**TEXTO DE ORIGEM**
----------

A Polícia Civil de São Paulo indiciou dois representantes do Goldman Sachs em um caso que envolve a Oncoclínicas. A acusação aponta que os executivos teriam participado de um expediente para induzir a empresa, a Comissão de Valores Mobiliários (CVM) e a bolsa B3 a um erro, impedindo uma oferta pública de ações.
Os indiciados foram enquadrados nos artigos do Código Penal que tratam de estelionato e fraude. Segundo o despacho policial, os representantes teriam tido ‘participação consciente’ em um esquema que conferiu aparência de legitimidade a uma falsa reconstrução da estrutura societária da companhia.
O inquérito, aberto em 2025, indica que a versão sobre a reorganização societária só surgiu quando a realização da Oferta Pública de Aquisição (OPA) poderia ser exigida. Essa versão era incompatível com dados fornecidos anteriormente pelo Goldman Sachs ao mercado.
As informações manipuladas teriam sido usadas para convencer a Oncoclínicas, a CVM, a B3 e os acionistas de que a oferta não era devida. Isso impediu a realização da OPA e permitiu a manutenção de participação superior ao limite estatutário sem o devido desembolso financeiro, causando prejuízo aos acionistas minoritários.

----------

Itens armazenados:
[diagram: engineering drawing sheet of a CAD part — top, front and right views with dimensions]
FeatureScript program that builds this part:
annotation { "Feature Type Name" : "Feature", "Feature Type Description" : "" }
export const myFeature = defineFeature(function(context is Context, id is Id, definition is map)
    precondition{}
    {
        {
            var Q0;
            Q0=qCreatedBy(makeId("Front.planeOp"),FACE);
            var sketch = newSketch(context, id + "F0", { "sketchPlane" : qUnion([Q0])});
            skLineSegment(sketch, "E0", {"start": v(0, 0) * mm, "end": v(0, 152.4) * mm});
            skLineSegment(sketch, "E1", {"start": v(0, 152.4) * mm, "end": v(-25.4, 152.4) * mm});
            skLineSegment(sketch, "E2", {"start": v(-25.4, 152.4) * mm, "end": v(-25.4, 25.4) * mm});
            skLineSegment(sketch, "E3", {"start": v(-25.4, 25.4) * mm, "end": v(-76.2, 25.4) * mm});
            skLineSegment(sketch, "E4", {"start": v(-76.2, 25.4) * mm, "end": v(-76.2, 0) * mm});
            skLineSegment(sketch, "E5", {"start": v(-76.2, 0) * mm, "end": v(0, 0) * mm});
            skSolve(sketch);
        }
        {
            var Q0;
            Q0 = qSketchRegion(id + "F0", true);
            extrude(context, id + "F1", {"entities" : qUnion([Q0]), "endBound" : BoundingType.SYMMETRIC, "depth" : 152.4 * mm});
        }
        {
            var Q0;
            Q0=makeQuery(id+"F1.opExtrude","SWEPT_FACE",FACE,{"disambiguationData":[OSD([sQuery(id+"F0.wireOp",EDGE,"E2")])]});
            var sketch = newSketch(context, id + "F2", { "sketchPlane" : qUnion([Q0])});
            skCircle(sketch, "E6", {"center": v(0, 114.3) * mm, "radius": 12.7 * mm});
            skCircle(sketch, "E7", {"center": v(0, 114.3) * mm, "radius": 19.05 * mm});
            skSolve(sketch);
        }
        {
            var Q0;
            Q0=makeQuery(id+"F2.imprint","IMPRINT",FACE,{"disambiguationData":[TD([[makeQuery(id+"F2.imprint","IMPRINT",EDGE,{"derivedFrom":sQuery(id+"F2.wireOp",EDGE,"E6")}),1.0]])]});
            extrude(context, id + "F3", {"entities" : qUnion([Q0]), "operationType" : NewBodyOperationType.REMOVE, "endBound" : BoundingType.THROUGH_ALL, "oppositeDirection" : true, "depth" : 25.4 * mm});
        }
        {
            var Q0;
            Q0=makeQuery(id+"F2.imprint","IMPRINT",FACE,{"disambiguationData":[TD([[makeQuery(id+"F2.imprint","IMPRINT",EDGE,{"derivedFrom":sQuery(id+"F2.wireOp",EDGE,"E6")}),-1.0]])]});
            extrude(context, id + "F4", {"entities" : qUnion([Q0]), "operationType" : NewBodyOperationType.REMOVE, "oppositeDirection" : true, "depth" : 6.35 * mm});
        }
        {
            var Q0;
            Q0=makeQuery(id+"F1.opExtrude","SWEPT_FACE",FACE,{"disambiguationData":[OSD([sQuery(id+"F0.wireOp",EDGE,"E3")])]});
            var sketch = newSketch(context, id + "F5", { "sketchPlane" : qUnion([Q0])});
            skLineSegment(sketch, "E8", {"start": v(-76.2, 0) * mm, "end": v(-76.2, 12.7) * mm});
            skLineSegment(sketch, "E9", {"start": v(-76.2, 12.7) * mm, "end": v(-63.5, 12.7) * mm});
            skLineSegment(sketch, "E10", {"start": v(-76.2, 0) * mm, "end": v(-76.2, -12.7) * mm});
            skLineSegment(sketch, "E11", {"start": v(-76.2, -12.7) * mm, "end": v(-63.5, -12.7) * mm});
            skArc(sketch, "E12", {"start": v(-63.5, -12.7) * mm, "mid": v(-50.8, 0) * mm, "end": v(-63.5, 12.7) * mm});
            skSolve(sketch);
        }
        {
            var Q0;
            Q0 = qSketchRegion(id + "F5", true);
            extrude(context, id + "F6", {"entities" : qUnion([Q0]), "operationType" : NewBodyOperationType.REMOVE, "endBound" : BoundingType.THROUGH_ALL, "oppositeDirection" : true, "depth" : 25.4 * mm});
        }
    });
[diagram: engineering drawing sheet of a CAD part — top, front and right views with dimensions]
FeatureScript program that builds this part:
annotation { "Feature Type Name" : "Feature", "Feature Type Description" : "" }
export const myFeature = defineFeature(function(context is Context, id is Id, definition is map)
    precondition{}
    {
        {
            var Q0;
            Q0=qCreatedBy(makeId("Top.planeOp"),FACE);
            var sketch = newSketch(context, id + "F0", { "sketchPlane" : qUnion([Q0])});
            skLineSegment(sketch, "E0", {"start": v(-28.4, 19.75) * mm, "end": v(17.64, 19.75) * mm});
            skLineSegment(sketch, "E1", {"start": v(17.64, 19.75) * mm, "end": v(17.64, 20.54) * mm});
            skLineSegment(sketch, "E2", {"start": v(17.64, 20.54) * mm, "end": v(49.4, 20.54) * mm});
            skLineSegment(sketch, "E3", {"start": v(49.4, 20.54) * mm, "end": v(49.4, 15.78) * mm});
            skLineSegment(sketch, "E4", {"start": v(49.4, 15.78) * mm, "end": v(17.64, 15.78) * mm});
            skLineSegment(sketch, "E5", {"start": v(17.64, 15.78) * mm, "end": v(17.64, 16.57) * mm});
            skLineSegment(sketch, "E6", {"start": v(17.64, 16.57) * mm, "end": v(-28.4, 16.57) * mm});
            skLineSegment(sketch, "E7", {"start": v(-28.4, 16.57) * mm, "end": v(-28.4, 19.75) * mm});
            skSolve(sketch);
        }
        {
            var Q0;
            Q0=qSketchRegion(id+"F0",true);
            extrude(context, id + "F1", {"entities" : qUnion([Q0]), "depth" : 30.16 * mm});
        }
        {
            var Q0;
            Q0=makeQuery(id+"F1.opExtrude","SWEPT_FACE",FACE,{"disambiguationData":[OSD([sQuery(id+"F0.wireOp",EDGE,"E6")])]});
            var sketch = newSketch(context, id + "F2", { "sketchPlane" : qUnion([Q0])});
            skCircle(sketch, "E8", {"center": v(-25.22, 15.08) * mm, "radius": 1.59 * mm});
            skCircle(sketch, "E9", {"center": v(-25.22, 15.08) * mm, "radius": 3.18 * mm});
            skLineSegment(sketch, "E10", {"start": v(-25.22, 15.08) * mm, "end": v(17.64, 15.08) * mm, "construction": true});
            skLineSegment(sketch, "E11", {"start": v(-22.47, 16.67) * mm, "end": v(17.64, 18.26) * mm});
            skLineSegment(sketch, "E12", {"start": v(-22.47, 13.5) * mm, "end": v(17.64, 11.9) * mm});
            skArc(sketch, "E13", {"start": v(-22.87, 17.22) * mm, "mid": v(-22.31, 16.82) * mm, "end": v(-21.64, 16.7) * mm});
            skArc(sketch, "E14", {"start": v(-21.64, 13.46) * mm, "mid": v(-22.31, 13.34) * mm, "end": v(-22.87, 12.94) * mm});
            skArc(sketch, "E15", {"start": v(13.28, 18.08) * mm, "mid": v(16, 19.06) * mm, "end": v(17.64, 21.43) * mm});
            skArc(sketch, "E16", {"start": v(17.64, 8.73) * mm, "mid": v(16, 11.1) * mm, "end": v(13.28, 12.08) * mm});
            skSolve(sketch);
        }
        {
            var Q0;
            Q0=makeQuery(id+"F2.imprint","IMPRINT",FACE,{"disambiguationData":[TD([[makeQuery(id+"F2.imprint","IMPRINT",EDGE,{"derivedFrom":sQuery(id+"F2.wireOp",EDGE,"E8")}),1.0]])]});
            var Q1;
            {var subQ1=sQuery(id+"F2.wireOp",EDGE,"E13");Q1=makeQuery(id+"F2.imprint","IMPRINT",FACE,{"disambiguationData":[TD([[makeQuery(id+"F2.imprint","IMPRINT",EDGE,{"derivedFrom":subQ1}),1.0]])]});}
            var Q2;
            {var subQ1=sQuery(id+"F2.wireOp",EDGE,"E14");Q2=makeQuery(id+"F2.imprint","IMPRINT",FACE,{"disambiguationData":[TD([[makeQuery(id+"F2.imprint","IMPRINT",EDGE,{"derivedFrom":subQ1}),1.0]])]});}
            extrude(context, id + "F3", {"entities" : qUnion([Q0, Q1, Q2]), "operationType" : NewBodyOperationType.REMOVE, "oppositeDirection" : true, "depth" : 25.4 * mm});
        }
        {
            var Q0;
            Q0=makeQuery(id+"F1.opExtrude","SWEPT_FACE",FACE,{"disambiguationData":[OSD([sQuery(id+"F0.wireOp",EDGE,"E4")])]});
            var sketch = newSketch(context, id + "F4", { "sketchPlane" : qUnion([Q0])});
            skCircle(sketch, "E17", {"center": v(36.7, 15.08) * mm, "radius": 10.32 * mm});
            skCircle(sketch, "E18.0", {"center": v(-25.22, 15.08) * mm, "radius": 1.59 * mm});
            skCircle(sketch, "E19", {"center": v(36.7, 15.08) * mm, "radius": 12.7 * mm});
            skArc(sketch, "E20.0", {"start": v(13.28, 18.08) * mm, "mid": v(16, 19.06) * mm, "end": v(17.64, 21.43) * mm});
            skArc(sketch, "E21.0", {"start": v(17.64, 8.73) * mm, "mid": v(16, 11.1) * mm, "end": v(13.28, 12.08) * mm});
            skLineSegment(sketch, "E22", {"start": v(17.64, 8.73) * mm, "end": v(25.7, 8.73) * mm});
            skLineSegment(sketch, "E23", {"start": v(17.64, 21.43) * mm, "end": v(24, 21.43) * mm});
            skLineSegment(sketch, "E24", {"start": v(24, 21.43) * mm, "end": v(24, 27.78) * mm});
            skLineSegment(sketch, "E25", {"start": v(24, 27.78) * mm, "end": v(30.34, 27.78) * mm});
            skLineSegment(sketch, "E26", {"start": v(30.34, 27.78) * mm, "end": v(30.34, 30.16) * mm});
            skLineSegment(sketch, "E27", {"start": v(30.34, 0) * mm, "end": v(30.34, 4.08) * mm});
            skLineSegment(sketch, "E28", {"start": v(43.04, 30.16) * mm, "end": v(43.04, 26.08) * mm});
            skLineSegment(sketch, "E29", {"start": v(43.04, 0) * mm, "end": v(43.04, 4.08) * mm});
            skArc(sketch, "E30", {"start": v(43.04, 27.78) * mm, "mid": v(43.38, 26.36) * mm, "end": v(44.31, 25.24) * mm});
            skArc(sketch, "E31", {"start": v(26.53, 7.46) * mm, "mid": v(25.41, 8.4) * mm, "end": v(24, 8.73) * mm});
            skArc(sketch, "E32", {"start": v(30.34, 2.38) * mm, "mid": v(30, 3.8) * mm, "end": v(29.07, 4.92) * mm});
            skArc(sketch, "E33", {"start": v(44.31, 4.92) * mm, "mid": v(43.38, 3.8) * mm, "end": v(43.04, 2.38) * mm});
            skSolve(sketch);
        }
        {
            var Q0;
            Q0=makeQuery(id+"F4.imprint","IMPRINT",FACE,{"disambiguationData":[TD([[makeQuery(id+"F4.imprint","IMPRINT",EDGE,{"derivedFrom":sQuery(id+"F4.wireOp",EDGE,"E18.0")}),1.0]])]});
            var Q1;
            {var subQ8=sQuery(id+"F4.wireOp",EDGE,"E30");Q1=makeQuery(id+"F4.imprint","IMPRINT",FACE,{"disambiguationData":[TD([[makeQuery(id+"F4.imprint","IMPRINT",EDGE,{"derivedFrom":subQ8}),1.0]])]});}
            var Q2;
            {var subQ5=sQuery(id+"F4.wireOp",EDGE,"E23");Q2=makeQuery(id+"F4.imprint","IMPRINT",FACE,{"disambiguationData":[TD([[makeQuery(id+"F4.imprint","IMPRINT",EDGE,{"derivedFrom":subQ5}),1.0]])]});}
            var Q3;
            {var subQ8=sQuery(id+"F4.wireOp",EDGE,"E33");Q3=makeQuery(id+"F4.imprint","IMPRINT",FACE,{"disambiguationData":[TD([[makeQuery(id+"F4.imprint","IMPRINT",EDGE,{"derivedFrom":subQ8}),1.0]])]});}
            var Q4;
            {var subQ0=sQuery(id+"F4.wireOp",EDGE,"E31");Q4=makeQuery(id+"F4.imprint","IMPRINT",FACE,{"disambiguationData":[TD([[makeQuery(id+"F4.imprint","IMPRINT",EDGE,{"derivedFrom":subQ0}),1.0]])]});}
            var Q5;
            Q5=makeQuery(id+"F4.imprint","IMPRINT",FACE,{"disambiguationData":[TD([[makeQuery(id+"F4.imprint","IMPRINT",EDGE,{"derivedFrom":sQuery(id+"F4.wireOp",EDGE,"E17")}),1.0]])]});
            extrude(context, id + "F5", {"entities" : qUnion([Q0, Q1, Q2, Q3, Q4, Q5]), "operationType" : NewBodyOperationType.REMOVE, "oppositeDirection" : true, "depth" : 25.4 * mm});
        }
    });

----------

**SUA TAREFA**
Por favor, responda: segundo o texto sobre o indiciamento de representantes do Goldman Sachs, em que ano foi aberto o inquérito? As linhas não têm relação com o texto.

**RESPOSTA DO EXERCÍCIO**
Em 2025.